Residents fight to keep Lindbergh site openby Ambar Espinoza, Minnesota Public Radio
Little Falls, Minn. — Residents in Little Falls are sending local legislators letters, emails and petitions in a campaign to keep the Charles A. Lindbergh Historic Site open.
The aviator's boyhood home is one of three historic sites the Minnesota Historical Society could shut down because of budget cuts.
Little Falls Mayor Cathy Van Risseghem said people want the museum to stay open, at least part time. Van Risseghem said the tourists drawn to the Lindbergh site play a key role in the local economy.
"They're coming to the restaurants, they're getting gas here, they're spending the night, they're shopping. That type of thing affects an economy greatly, and so this is our major concern," Van Risseghem said. "Lindbergh is our history.

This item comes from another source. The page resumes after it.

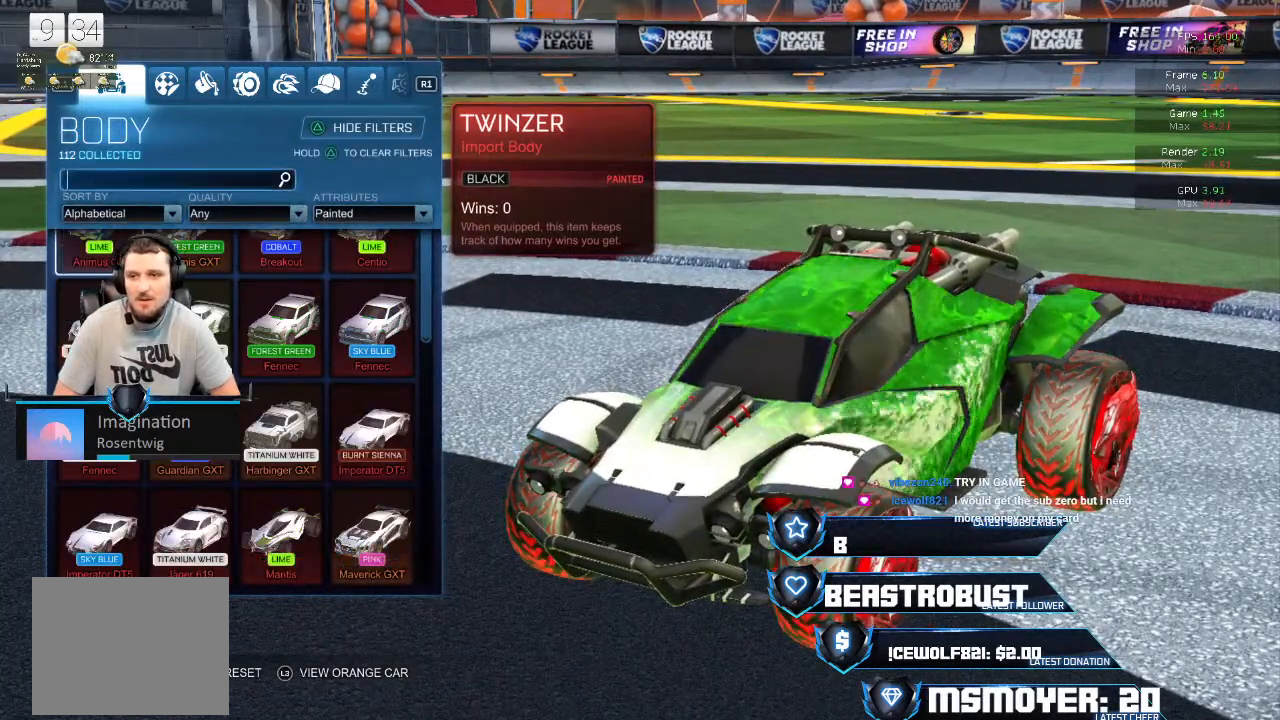
{"buttons": [], "left_stick": "center", "right_stick": "center", "events": []}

This is a part of who we are, and have been for many, many years."
The governor has proposed a 15 percent cut in historical society funding. Nina Archabal, director of the Minnesota Historical Society, said no part of the institution is immune from these cuts, but it will continue to care for the Lindbergh site if it should close.

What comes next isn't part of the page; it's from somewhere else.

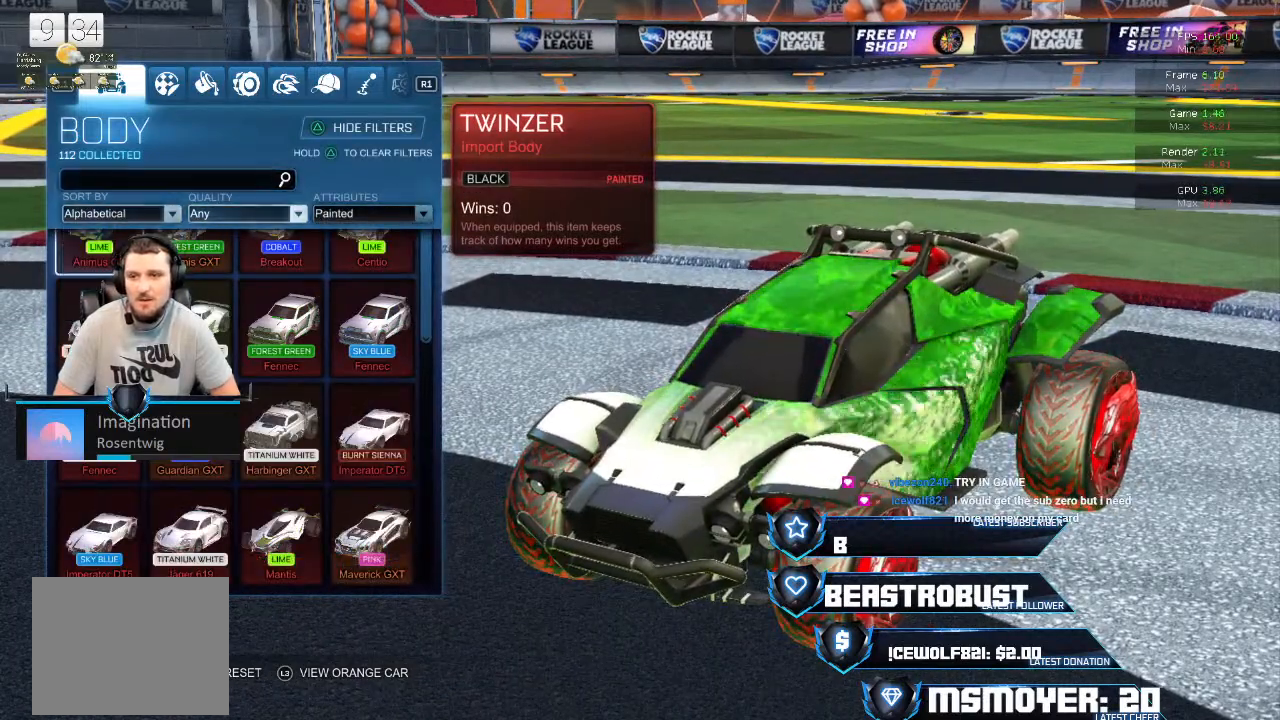
{"buttons": [], "left_stick": "center", "right_stick": "center", "events": [[167, "CROSS", "down"], [300, "CROSS", "up"]]}
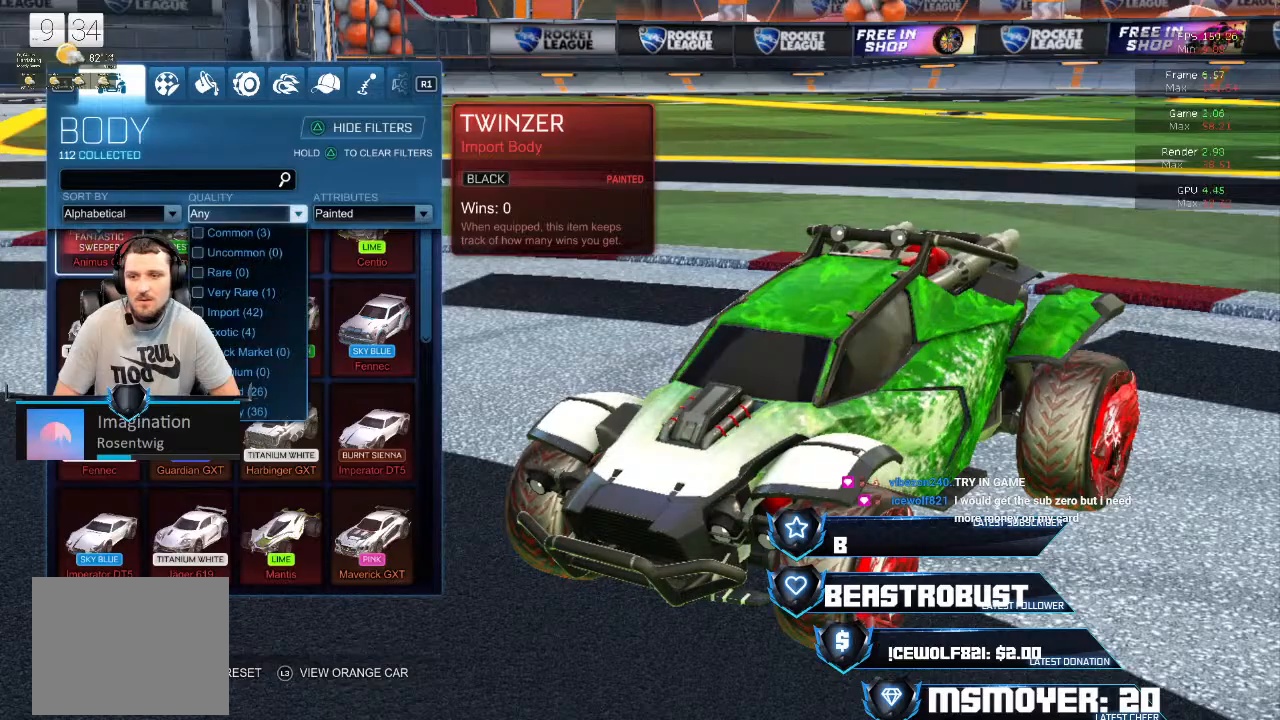
{"buttons": [], "left_stick": "center", "right_stick": "center", "events": []}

"We would protect it from vandalism, from any kind of property damage that we could protect it from," Archabal said. "We would take care of heat, light, electricity. These are costs that are part of our responsibility, part of the public trust we hold for the people in Little Falls and for the people in Minnesota."
The museum could close as early as July 1. The Lindbergh family donated the property to the state of Minnesota in 1931. The Minnesota Historical Society has operated the site since 1969.